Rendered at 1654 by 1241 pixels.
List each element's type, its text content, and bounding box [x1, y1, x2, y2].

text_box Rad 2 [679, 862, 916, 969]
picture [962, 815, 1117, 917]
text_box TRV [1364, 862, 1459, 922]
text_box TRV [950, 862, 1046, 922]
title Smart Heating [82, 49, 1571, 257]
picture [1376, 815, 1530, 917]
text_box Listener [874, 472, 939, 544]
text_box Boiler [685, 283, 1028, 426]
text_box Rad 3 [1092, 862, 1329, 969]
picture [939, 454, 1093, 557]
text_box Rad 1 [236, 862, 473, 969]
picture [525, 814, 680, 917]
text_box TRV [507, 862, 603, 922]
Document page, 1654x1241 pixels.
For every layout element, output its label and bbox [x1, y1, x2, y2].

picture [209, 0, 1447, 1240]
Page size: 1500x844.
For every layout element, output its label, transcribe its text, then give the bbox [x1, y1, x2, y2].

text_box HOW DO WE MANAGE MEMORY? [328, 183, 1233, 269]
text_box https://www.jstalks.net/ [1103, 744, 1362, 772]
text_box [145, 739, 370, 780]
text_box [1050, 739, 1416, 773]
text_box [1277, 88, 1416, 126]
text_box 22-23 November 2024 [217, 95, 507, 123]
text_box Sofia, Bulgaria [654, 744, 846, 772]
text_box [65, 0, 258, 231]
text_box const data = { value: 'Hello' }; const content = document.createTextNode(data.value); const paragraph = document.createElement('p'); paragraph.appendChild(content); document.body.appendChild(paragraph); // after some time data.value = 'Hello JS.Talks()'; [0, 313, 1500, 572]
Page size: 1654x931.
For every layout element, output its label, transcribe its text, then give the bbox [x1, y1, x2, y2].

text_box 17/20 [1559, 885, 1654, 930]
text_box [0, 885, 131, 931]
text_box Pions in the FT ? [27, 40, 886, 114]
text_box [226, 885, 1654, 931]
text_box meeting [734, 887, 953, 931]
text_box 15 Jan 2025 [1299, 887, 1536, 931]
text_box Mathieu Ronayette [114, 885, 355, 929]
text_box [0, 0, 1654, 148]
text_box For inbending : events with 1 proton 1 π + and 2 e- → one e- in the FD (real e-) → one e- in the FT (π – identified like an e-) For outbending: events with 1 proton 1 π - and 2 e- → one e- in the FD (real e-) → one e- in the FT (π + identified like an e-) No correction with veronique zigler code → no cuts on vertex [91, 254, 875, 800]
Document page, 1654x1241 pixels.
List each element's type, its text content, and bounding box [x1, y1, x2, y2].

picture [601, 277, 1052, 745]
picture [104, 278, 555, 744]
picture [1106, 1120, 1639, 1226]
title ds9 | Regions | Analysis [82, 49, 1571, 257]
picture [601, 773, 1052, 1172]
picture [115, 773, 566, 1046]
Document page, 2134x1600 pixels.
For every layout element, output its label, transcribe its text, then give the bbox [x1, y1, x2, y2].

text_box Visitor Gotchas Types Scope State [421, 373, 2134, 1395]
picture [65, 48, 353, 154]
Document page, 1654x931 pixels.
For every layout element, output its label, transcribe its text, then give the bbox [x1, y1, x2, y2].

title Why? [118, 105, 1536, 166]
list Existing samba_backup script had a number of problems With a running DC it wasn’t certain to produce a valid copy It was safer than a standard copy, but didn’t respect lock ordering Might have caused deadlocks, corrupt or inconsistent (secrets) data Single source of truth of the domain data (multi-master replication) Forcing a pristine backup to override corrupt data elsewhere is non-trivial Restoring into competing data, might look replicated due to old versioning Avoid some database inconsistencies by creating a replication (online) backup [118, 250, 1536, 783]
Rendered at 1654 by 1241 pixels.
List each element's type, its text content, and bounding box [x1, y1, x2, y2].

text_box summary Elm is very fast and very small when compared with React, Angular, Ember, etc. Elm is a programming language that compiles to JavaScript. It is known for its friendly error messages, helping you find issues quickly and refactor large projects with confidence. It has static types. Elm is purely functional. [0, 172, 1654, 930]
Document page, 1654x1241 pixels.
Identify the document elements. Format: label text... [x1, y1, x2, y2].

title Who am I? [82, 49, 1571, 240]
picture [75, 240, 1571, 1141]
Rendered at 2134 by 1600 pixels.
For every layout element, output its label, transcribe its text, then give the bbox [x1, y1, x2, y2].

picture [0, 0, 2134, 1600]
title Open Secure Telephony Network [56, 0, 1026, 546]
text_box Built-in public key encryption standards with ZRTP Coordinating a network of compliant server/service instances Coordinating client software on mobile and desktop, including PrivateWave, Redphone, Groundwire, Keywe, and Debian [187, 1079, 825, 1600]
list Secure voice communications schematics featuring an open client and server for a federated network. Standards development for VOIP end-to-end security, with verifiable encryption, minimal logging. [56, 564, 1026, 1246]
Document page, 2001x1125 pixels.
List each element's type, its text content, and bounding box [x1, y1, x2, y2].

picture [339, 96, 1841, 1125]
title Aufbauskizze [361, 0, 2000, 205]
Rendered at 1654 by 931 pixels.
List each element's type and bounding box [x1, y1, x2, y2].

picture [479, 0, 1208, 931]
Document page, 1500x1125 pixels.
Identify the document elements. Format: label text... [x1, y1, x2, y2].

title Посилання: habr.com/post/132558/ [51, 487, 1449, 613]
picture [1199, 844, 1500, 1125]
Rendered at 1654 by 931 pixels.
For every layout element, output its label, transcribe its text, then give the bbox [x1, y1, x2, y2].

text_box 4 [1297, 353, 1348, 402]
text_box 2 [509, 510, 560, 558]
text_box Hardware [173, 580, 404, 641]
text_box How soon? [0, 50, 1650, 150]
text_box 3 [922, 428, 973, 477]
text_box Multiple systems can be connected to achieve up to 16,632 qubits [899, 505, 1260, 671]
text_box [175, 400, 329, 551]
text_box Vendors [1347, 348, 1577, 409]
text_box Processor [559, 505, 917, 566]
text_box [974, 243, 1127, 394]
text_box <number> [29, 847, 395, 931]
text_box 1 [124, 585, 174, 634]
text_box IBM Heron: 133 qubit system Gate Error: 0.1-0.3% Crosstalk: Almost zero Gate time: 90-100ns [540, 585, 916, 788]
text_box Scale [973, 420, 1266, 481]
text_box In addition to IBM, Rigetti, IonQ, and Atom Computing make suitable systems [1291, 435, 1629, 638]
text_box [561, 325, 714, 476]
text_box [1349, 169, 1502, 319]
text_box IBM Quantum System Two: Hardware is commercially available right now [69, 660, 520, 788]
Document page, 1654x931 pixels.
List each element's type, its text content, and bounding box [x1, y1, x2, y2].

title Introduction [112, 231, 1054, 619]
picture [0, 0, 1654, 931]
* * * *
DESCRIPTION OF THE TASK:
Arrange the stretch of rows above, from the very first one through the one containing "text_box Rad 3 [1092, 862, 1329, 969]", as a Markdown table with the columns Num and Line. Number them in order and skip any blank ones.

TASK SOLUTION:
| Num | Line |
|---|---|
| 1 | Rendered at 1654 by 1241 pixels. |
| 2 | List each element's type, its text content, and bounding box [x1, y1, x2, y2]. |
| 3 | text_box Rad 2 [679, 862, 916, 969] |
| 4 | picture [962, 815, 1117, 917] |
| 5 | text_box TRV [1364, 862, 1459, 922] |
| 6 | text_box TRV [950, 862, 1046, 922] |
| 7 | title Smart Heating [82, 49, 1571, 257] |
| 8 | picture [1376, 815, 1530, 917] |
| 9 | text_box Listener [874, 472, 939, 544] |
| 10 | text_box Boiler [685, 283, 1028, 426] |
| 11 | text_box Rad 3 [1092, 862, 1329, 969] |